** Given exercise 1 **
Rewrite the paragraph of the synth voice-allocation text that begins "Let's first refine the term" as a short bulleted list, keeping its main facts.
** Given exercise 2 **
Reproduce the synth voice-allocation text word for word between "Let’s first refine" and "new note on.", inclusive.

━━ Extracted text ━━

Let’s first refine the term „no voice free“ - in the fr08 synth, I can specify the maximum polyphony for a channel, that is how many notes can be played simultaneously on one channel. This is great to keep the maximum polyphony down and reduce unnecessary CPU usage (be warned that voices will most likely continue to be allocated even if they’ve already faded out below anything audible), but complicates the case somewhat more. Now we have two different cases: Either the whole synth runs out of voices, or the maximum polyphony of the channel is reached. In the first case, the following algorithm applies to all voices, in the second, only to voices belonging to the channel we’re trying to play a new note on.
The scheme used by me was simply a check of the following rules in top-to-bottom order:
If you’re clever, you can generate a magic number from the volume, the channel and the "same note" check, and simply take the voice with the lowest/highest number. This also allows easy refining of the rules if you find out that your scheme is likely to interrupt the "wrong" voices.

━━━
━━ Collected material ━━

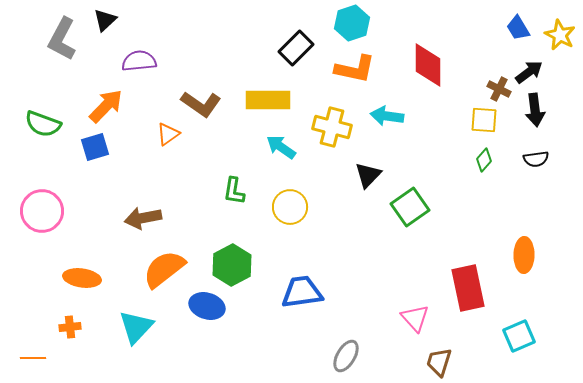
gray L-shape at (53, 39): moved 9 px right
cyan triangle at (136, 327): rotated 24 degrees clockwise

━━━

** Result 1 **
- In the fr08 synth, each channel can have a maximum polyphony, meaning the number of notes it can play at once.
- This limit keeps polyphony down and cuts unnecessary CPU usage. However, voices will likely stay allocated even after fading below audibility.
- The limit creates two cases. Either the whole synth runs out of voices, or a channel reaches its maximum polyphony.
- In the first case, the algorithm applies to all voices. In the second, it applies only to voices on the channel trying to play the new note.

** Result 2 **
Let’s first refine the term „no voice free“ - in the fr08 synth, I can specify the maximum polyphony for a channel, that is how many notes can be played simultaneously on one channel. This is great to keep the maximum polyphony down and reduce unnecessary CPU usage (be warned that voices will most likely continue to be allocated even if they’ve already faded out below anything audible), but complicates the case somewhat more. Now we have two different cases: Either the whole synth runs out of voices, or the maximum polyphony of the channel is reached. In the first case, the following algorithm applies to all voices, in the second, only to voices belonging to the channel we’re trying to play a new note on.